### RECORDED INFORMATION
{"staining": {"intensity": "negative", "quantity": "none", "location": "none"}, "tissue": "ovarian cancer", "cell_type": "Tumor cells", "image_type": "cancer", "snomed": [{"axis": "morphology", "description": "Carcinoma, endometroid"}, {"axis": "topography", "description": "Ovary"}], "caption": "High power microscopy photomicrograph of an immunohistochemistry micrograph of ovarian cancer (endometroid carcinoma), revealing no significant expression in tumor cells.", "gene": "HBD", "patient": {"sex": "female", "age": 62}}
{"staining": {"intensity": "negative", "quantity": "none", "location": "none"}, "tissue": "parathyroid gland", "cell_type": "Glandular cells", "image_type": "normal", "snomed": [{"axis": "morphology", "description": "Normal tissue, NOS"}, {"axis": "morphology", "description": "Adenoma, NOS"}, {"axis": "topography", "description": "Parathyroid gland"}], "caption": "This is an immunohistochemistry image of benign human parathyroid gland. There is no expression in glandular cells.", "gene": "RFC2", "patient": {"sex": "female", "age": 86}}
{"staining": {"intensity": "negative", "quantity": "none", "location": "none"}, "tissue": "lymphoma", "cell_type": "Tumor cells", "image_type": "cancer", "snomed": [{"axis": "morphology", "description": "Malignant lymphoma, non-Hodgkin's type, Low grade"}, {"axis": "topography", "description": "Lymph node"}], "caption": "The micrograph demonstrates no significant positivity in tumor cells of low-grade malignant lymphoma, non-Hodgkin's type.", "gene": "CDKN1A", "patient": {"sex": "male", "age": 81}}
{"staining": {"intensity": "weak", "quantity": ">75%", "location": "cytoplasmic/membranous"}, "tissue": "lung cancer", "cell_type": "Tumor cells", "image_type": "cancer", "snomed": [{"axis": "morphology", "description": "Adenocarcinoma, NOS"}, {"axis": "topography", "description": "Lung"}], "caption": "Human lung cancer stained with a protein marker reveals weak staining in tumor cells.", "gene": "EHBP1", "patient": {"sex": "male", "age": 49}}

### INSTRUCTIONS TO FOLLOW
Reproduce, please, the lines of the material from its first line down to the line containing "non-Hodgkin's type, Low", keeping both ends and nothing beyond them.

### RESULT OF THE TASK
{"staining": {"intensity": "negative", "quantity": "none", "location": "none"}, "tissue": "ovarian cancer", "cell_type": "Tumor cells", "image_type": "cancer", "snomed": [{"axis": "morphology", "description": "Carcinoma, endometroid"}, {"axis": "topography", "description": "Ovary"}], "caption": "High power microscopy photomicrograph of an immunohistochemistry micrograph of ovarian cancer (endometroid carcinoma), revealing no significant expression in tumor cells.", "gene": "HBD", "patient": {"sex": "female", "age": 62}}
{"staining": {"intensity": "negative", "quantity": "none", "location": "none"}, "tissue": "parathyroid gland", "cell_type": "Glandular cells", "image_type": "normal", "snomed": [{"axis": "morphology", "description": "Normal tissue, NOS"}, {"axis": "morphology", "description": "Adenoma, NOS"}, {"axis": "topography", "description": "Parathyroid gland"}], "caption": "This is an immunohistochemistry image of benign human parathyroid gland. There is no expression in glandular cells.", "gene": "RFC2", "patient": {"sex": "female", "age": 86}}
{"staining": {"intensity": "negative", "quantity": "none", "location": "none"}, "tissue": "lymphoma", "cell_type": "Tumor cells", "image_type": "cancer", "snomed": [{"axis": "morphology", "description": "Malignant lymphoma, non-Hodgkin's type, Low grade"}, {"axis": "topography", "description": "Lymph node"}], "caption": "The micrograph demonstrates no significant positivity in tumor cells of low-grade malignant lymphoma, non-Hodgkin's type.", "gene": "CDKN1A", "patient": {"sex": "male", "age": 81}}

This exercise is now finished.